Jason Farrell, Sky News, January 29, 2015
A survivor of child sexual exploitation in Rotherham claims she still sees her abusers “driving young girls in their car”, as a Sky News investigation reveals hundreds of new cases continue to emerge.
In August 2014, the Alexis Jay report identified 1,400 cases of child sexual exploitation in the Yorkshire town.
But Sky News has learned that hundreds more cases were known to authorities prior to its publication and that hundreds more are being reported.
Victims continue to feel let down by authorities.
One survivor “Gemma” told Sky News: “It’s still going on if not worse, because now they’re having to hide it more.
“I’m still seeing my abusers driving young girls in their car. They’re untouchable.”
The Alexis Jay report found that hundreds of children had been sexually exploited, mostly by Asian gangs, and that Rotherham Council and South Yorkshire police had failed to tackle the problem.
Jayne Senior, who ran an outreach programme for victims in Rotherham called Risky Business, has revealed that she reported nearly 1,700 cases of grooming or sexual exploitation to the council’s children’s services between 1999 and 2011.
This was a shorter time period than that examined by the report.
“I was accused of saying too much, of sharing too much information, reporting too much intelligence,” she told Sky News in her first interview.
“Risky Business didn’t make all this up. It was accused of making it all up and Alexis Jay exonerated all of that.”
The report found Risky Business was seen by the borough’s social care services “as something of a nuisance”.

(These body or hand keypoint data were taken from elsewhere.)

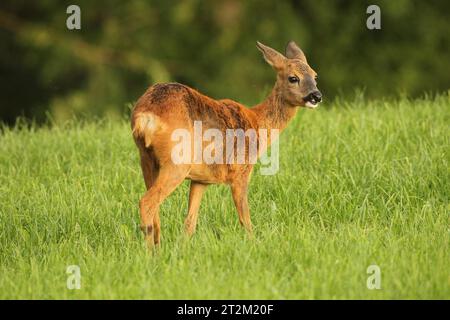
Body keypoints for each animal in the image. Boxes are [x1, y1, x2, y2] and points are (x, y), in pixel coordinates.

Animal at [132, 41, 322, 248]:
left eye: (315, 76)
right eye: (293, 78)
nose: (316, 96)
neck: (257, 123)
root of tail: (145, 117)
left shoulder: (201, 180)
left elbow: (190, 223)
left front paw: (183, 249)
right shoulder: (241, 172)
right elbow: (245, 220)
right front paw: (254, 245)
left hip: (146, 159)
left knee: (155, 208)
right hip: (177, 162)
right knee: (147, 202)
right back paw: (150, 252)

It added that “there were too many examples of young people who were properly referred by Risky Business to children’s social care and who somehow fell through the net and were not treated with the priority they deserved”.
Risky Business was shut down in 2011 and victims have expressed frustration that a recent application to set up a new support group has been turned down by the council despite recommendations in the Jay report.
“It shouldn’t have been shut down,” one victim told Sky News.
“Because that was an agency that was trying to tackle the situation. But knowing now that it was all a cover-up then I think it was closed down because they were trying to tackle the problem.”
Rotherham MP Sarah Champion said she was also baffled as to why Risky Business was discontinued.
“Genuinely, I have no idea why it was shut down. Why would you shut down a successful organisation that was demonstrating there was a massive need for their services and was proving results. They were getting prosecutions.”
She is leading calls for a national task force to be set up to combat large scale child abuse across the UK. She said she has been “overwhelmed” with new cases coming to her for help and advice.
As well as support, many victims are still seeking justice.
“Gemma” complained that local police “turned up suited an booted” outside her home with a panic alarm – showing neighbours that she was someone who had reported abuse.
“All they care about is getting a statement,” she said. “Six months on we’ve had no arrests, we’ve had no charges, evidence is still being lost.”
A spokesman for South Yorkshire Police said: “We look at each case individually to establish the most appropriate way to contact and visit victims throughout an investigation to ensure their personal safety is maintained.
“South Yorkshire Police has not received a complaint in relation to this alleged incident.”
Leader of Rotherham Council, Cllr Paul Lakin, said: “We accepted the recommendations of Professor Jay’s report and immediately acted to address the issues raised.
“We fully acknowledge that we should have done more in the past and have offered our sincere and heartfelt apologies to the victims and survivors of child sexual exploitation.
“Make no mistake, protecting children and supporting the police in tackling child sexual exploitation is our highest priority.
“With regard to the 2002 Home Office researcher’s report, we take allegations of a “cover up” very seriously and have made strenuous efforts to obtain a full copy of the report. As yet, this has not been forthcoming.
“We are also working with our partners, including South Yorkshire Police, to identify cases where individuals may not have had the access to the services and support that they need.”